What to produce
Replace "pose" with "view" in the material, starting with the line that contains "pose: elev=248.0 azim=189.6" and going on through the line that contains "Dot at: (196, 218)", and keep everything else unchanged. Leave the pictures out of your answer.

Collected data:
<<<<

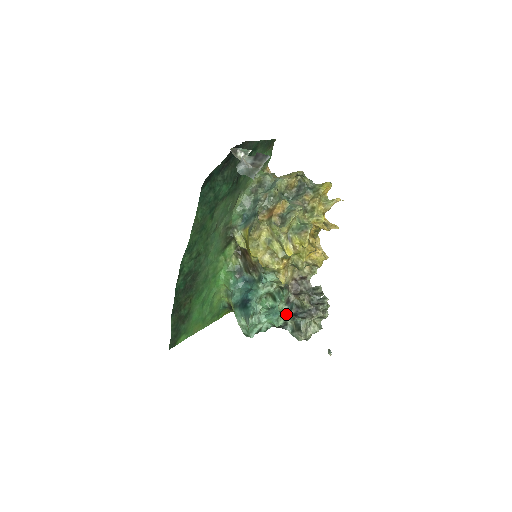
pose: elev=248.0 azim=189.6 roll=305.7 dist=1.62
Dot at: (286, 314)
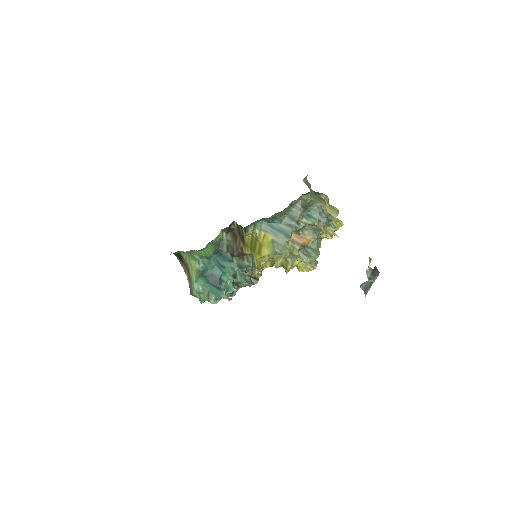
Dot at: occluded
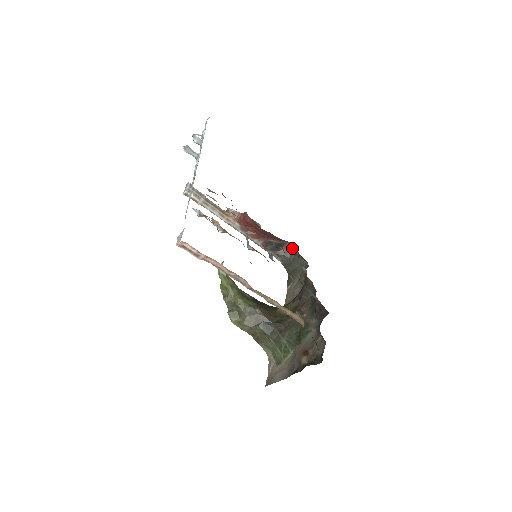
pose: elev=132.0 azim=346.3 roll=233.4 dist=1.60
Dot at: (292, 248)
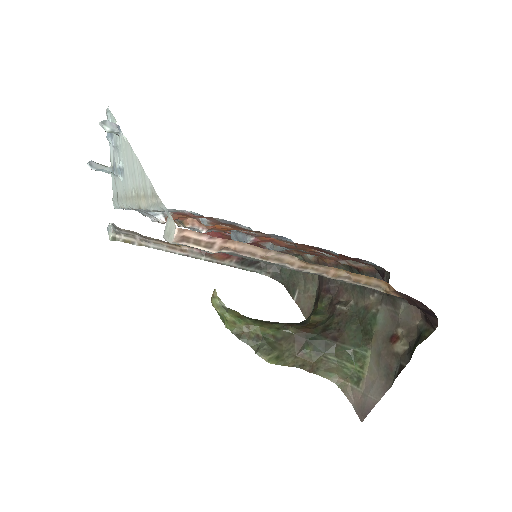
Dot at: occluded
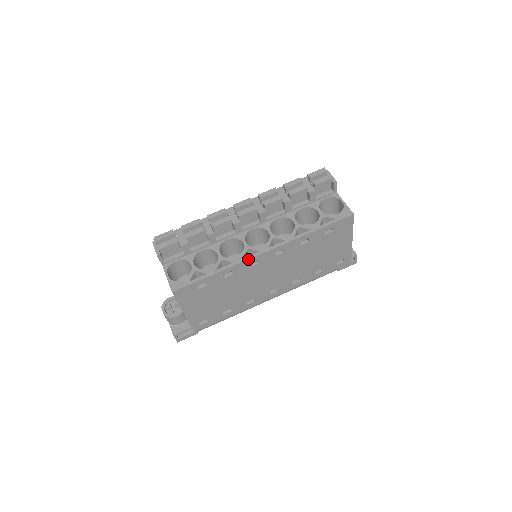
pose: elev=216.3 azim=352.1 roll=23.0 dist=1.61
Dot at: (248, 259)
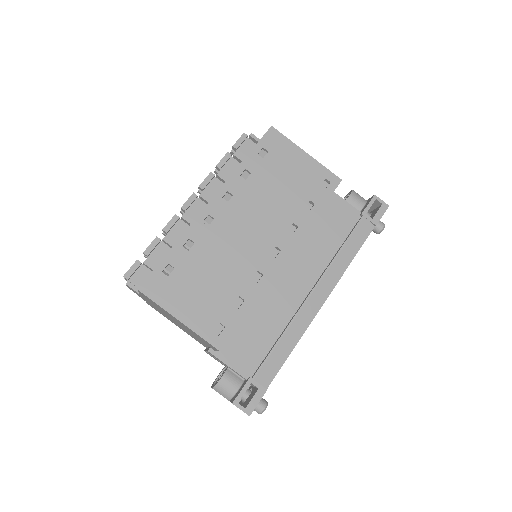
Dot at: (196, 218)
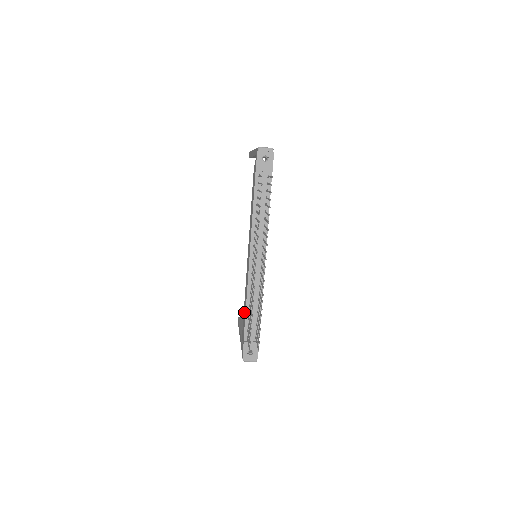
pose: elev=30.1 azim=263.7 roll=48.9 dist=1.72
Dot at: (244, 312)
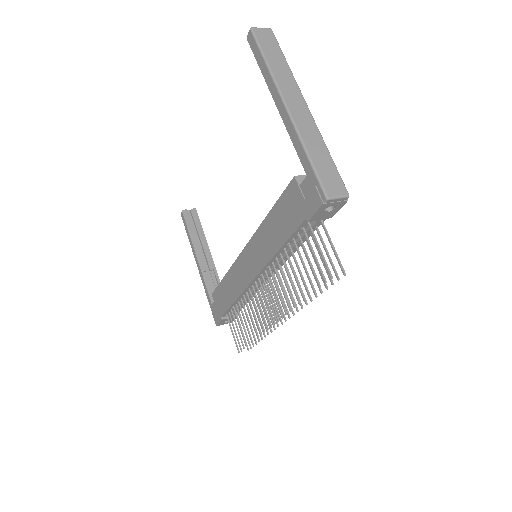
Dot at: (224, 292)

>>>>
<<<<

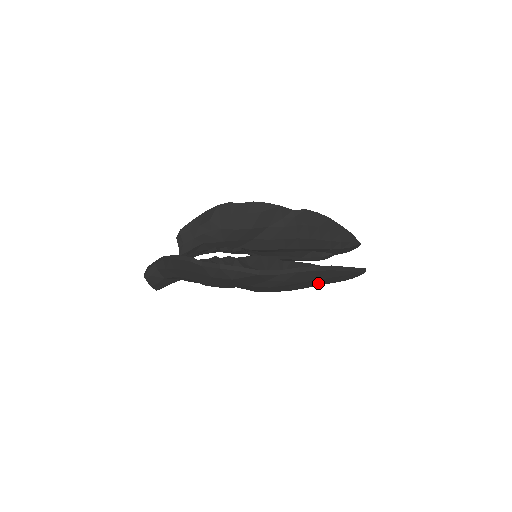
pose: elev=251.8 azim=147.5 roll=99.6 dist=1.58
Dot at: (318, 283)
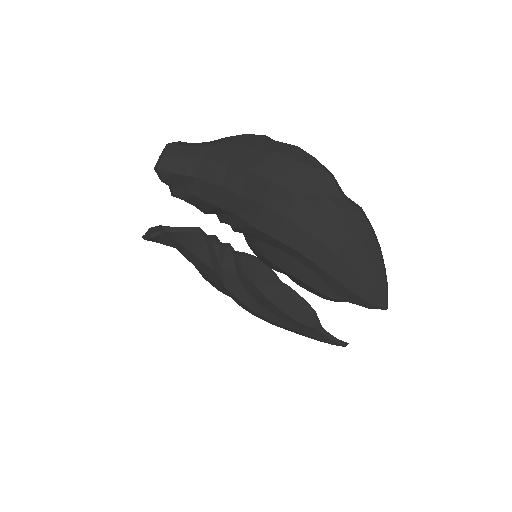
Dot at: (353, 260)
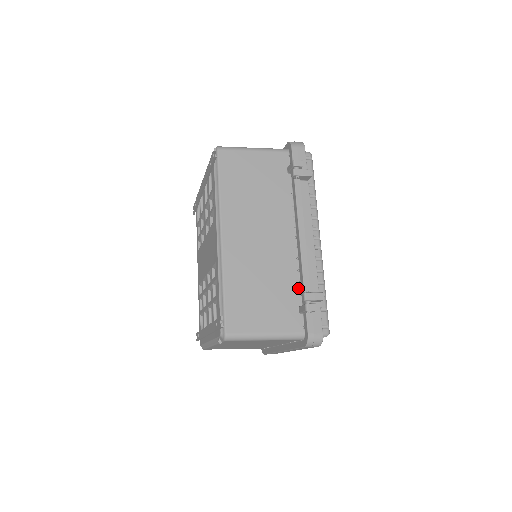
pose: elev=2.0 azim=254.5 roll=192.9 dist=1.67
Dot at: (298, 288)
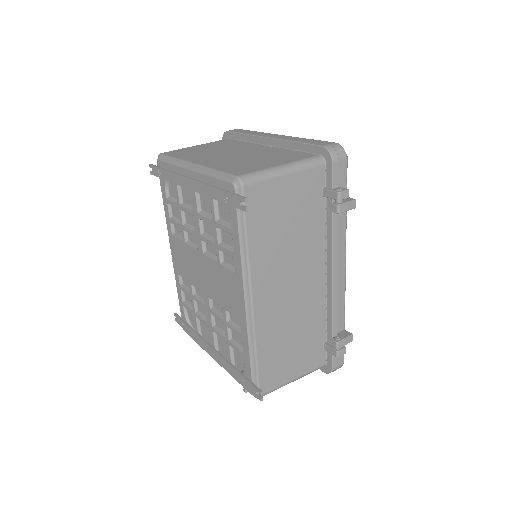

>>>>
<<<<

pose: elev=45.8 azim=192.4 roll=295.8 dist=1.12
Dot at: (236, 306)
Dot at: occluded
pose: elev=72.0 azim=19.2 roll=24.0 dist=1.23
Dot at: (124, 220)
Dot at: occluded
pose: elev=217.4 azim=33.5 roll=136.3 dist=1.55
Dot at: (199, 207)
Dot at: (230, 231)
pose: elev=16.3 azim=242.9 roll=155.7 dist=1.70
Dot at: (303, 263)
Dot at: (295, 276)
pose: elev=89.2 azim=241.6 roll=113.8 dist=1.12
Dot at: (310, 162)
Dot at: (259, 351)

>>>>

Response to the exercise
view: elev=248.0 azim=189.6 roll=305.7 dist=1.62
Dot at: (286, 314)
Dot at: occluded
view: elev=132.0 azim=346.3 roll=233.4 dist=1.60
Dot at: (292, 248)
Dot at: occluded
view: elev=216.3 azim=352.1 roll=23.0 dist=1.61
Dot at: (248, 259)
Dot at: (196, 218)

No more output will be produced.